* Fragmento del texto:

# Entrenamiento ML sin balancear

En este cuaderno se exploran los modelos de machine learning a implementar para definir el de mejor ajuste. Se analiza el escenario con el conjunto de datos sin balancear.

In [1]:
import os
import sys
import json

import numpy as np

from typing import Optional, Any

from sklearn.metrics import (
    mean_squared_error, 
    accuracy_score, 
    recall_score
)

from sklearn.model_selection import(
    StratifiedKFold,
    GridSearchCV,
    RandomizedSearchCV
)

from sklearn.linear_model import LogisticRegression
from sklearn.discriminant_analysis import QuadraticDiscriminantAnalysis
from sklearn.svm import SVC
from sklearn.neighbors import KNeighborsClassifier
from sklearn.ensemble import(
    RandomForestClassifier, HistGradientBoostingClassifier, AdaBoostClassifier
)
from xgboost import XGBClassifier


home_path = os.path.dirname(os.getcwd())
sys.path.append(home_path)

source_path = os.path.join(os.path.dirname(os.getcwd()),'src')
sys.path.append(source_path)

from src.model_management import ClasificadorMora

path_etiquetas = os.path.join(home_path, 'data', 'etiquetas.csv')
path_info_clientes = os.path.join(home_path, 'data', 'informacion_clientes.csv')

* Material proporcionado:
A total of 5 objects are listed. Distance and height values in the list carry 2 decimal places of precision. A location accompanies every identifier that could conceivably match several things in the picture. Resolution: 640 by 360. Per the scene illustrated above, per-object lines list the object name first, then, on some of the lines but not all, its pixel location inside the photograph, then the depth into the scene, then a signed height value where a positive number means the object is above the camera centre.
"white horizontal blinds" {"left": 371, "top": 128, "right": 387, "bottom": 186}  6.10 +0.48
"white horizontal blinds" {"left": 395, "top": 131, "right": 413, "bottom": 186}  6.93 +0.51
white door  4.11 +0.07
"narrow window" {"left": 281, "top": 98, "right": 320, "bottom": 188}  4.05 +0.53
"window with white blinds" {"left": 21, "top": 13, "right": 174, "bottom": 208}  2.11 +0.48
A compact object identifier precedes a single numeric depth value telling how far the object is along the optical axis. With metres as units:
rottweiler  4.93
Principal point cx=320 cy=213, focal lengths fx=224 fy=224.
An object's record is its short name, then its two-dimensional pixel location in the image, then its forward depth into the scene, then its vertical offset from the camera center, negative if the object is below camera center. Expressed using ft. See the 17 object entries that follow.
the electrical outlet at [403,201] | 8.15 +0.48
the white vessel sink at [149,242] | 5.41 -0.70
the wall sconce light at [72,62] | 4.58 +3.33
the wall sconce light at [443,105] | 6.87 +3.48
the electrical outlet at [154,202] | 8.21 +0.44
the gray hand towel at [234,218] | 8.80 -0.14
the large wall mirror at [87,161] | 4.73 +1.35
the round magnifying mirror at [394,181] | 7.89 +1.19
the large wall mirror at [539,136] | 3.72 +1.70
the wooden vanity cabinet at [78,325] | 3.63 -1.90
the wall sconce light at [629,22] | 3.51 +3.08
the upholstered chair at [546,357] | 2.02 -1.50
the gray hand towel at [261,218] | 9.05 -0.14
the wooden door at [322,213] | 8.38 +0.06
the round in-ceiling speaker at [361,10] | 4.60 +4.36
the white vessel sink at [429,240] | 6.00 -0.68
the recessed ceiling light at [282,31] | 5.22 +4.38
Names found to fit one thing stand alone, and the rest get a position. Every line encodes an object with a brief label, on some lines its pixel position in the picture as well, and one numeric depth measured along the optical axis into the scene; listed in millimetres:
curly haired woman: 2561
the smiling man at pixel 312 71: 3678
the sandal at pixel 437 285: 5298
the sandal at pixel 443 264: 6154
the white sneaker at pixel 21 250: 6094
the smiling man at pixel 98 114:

* Preguntas:
1. Responde, según el cuaderno sobre entrenamiento de modelos sin balancear:
(a) ¿Qué escenario se analiza, según la introducción?
(b) ¿De qué librería se importa XGBClassifier?
(c) ¿Qué archivo CSV se asigna a path_etiquetas?
2. Sigue escribiendo el cuaderno sobre entrenamiento de modelos sin balancear a partir de su última línea.

* Respuestas:
1.
(a) El escenario con el conjunto de datos sin balancear.
(b) De xgboost.
(c) etiquetas.csv.

2.
path_hist_transacciones = os.path.join(home_path, 'data', 'historial_transacciones.csv')



In [2]:
def obtener_threshold(
        y_true:np.ndarray, 
        y_proba:np.ndarray,
        metric:Optional[Any]=accuracy_score,
        greater_is_better:Optional[bool]=False,
        **kwargs
    ):
    
    """
    Función que permite hallar el threshold óptimo para maximizar una métrica de clasificación.

    Args:
    ----------
    y_true:np.ndarray
        Arreglo unidimensional con los valores reales de las etiquetas
    y_proba:np.ndarray
        Arreglo unidimensional con los valores predichos para la probabilidad de la etiqueta 1.
    metric:Optional[Any]=accuracy_score
        Métrica a optimizar con la selección del threshold
    greater_is_better:Optional[bool]=False
        Indicador de si la metrica debe maximizarse o minimizarse
    """

    grid = np.arange(0.0,1.01,0.01)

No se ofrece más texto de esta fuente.